Touch and Go. Short Short by Dave Moores

by Dave Moores

Dave Moores is the author of Attitude and Windward Legs. Both published thorough MiddleRoad Publishers.

The grassy pathway before me descended into an empty valley. Pretty summer clouds graced the sky, the day was bright, and the air carried the scent of fresh-cut hay. I had no notion of my purpose here and strangely this did not concern me.

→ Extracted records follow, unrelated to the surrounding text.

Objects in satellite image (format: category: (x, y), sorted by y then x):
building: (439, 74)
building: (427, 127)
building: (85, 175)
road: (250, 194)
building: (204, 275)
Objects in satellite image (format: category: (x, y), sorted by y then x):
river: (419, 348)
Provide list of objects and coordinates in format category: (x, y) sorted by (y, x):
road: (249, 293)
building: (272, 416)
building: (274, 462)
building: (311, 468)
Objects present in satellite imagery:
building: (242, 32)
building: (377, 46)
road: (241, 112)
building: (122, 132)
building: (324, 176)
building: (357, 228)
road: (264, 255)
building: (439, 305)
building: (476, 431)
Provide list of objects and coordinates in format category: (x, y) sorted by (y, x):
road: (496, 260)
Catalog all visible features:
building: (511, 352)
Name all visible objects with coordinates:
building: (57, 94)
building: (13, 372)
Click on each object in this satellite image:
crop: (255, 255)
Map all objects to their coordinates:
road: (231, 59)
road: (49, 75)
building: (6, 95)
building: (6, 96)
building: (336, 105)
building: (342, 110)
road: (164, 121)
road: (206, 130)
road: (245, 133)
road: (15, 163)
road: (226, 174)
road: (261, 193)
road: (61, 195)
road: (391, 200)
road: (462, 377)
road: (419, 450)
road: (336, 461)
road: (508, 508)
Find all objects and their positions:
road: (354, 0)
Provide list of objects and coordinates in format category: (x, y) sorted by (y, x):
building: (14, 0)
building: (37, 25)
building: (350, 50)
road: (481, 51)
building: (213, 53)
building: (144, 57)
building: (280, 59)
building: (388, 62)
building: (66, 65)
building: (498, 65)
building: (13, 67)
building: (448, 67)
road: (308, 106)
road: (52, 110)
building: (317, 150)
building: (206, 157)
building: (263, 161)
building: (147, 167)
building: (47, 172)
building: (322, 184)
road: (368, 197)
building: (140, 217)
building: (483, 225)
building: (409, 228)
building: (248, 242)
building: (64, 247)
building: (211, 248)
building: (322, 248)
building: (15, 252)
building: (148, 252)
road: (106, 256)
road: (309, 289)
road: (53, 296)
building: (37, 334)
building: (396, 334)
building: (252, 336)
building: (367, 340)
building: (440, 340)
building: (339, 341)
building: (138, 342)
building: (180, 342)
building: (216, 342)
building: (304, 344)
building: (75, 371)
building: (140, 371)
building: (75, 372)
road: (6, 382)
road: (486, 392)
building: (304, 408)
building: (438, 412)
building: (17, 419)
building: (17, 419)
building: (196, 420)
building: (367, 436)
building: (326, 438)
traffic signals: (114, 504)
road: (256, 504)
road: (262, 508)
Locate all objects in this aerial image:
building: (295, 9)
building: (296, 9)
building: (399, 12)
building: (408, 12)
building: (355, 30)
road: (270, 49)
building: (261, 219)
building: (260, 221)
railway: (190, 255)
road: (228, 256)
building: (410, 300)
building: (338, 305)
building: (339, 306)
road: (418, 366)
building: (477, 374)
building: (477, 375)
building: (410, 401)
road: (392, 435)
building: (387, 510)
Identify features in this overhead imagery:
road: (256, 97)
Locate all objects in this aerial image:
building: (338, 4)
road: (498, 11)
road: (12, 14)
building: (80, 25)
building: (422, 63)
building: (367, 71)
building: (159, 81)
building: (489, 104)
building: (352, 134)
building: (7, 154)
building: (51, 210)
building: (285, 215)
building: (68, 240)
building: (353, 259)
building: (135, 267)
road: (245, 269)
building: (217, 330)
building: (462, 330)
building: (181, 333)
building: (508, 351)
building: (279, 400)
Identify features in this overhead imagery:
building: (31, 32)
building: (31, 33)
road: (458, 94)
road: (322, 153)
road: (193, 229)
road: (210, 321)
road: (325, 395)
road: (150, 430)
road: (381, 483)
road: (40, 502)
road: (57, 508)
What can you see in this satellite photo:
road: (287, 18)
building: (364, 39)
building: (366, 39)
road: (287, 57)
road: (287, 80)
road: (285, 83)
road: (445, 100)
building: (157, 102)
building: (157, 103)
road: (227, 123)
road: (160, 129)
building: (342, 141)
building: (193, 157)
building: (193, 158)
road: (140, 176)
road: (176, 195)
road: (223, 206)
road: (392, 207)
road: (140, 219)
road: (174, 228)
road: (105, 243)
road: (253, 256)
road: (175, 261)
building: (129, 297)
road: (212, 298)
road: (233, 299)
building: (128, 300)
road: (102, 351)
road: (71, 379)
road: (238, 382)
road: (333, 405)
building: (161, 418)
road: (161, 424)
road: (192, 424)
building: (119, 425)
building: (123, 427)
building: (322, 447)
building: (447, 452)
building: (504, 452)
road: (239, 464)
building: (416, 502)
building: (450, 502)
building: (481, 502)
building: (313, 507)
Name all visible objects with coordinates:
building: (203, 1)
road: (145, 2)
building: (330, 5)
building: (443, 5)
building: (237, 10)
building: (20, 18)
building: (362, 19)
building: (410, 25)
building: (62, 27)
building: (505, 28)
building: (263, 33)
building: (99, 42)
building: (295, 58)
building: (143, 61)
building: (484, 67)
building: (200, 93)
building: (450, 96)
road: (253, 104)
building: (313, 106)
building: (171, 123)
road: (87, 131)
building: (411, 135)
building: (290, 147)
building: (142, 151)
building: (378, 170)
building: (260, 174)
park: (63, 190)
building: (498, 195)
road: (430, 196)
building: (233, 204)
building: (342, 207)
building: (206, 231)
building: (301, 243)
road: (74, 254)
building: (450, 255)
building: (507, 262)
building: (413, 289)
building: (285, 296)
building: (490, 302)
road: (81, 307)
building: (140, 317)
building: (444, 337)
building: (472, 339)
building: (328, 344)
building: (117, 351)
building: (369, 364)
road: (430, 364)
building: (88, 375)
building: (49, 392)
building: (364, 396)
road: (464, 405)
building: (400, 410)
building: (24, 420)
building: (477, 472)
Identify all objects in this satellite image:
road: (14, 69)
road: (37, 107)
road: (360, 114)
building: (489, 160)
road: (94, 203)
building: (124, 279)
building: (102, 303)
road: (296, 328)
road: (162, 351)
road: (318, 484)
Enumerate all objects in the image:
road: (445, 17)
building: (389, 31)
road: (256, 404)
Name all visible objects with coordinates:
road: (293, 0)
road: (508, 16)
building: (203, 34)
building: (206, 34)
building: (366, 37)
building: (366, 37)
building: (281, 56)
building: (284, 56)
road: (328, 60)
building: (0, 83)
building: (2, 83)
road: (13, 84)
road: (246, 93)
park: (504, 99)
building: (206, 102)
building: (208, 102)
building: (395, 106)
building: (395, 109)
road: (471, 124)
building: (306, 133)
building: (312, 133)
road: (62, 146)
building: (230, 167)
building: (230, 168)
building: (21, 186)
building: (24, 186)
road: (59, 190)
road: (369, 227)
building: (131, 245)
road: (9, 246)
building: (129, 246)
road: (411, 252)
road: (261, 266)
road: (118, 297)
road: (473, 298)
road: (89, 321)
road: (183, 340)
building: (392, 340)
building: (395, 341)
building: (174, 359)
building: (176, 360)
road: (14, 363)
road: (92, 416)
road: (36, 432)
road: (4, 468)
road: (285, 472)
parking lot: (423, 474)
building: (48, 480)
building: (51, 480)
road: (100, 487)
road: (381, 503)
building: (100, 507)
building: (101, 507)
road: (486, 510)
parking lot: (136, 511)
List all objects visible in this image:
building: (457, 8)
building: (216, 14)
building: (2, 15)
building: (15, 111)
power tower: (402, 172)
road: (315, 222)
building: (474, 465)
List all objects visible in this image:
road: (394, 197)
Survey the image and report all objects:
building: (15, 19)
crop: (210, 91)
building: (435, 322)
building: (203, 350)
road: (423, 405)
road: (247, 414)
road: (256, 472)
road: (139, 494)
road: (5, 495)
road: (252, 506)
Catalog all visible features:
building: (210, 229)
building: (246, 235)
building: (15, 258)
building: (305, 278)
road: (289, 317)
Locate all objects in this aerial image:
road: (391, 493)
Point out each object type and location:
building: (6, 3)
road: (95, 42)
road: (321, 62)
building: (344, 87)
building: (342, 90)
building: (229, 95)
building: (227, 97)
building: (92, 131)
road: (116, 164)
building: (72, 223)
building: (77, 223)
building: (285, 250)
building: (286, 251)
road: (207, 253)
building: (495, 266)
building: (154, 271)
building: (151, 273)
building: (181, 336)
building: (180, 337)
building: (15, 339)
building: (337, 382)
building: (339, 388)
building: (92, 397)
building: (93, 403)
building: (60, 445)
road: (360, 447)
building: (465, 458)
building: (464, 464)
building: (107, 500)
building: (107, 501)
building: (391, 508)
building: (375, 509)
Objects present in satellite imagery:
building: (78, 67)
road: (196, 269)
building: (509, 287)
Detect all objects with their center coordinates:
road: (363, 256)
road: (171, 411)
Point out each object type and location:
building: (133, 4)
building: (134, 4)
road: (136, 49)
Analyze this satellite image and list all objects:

An odd little man appeared at my side. His face displayed the lines and papery pallor of advanced age. He was formally clad in black, a cloth jacket over a white shirt and black tie. On his head,  a bowler hat. He carried a walking cane and wore unexpected black shorts. The ensemble was completed by dress shoes and socks, black as well—hardly appropriate for a ramble in the countryside. When he spoke his voice was surprisingly clear, the accent and diction refined. “Come along, we have to get below right away.” He beckoned to me and set off down the path with a nimble gait. I felt compelled to follow.

Photo by Thgusstavo Santana on Pexels.com

A single-track railway line came into view. Strange again, that I had not observed it sooner. My guide pressed on and our path turned left beside the track. Around a bend we came upon a small structure having the appearance of a shed. I recognized it as what used to be called a halt, not exactly a station but a place where a local train might pause for passengers to alight or embark. We drew near and climbed weathered wooden steps to a sheltered platform.

The man consulted a timetable displayed in a glass-fronted case. He checked a pocket-watch and gave a satisfied nod. “You won’t have to wait long. Five minutes, it’s always on time.” For reasons I can’t explain, I still felt no curiosity, merely a sense of anticipation. I have always enjoyed train-rides. We seated ourselves on a bench. 

The hoot of a train-whistle was followed by the rumble of wheels. A small steam locomotive puffed into sight pulling a couple of carriages. The sight recalled childhood day trips to the seaside with my parents. The train pulled in with a hiss of steam and gentle grinding of brakes.

We got to our feet. The man reached for a door handle. “Farewell, the train will take you where you need to go.” He handed me a business card which I pocketed as I boarded. There were no other passengers.

As the train moved off, a nagging sense of unmet obligations replaced anticipation. Had I failed to make a payment, or missed a crucial appointment? I searched my memory in vain.

Miles went by and the day darkened. Landscape passing the windows turned to wild moorland and sombre woods. My unease deepened to fear, but fear of what, I still had no idea. Who was this person who’d put me here, anyway? I reached into my pocket and withdrew the business card. The name read “Sebastian Angelo D’Eath.”

Angel of . . ?  

I awoke to a beeping sound. Two paramedics stood over me. One held something against my chest. He let out a breath and gave me a smile. “Touch and go for a minute there. Thought we’d lost you.”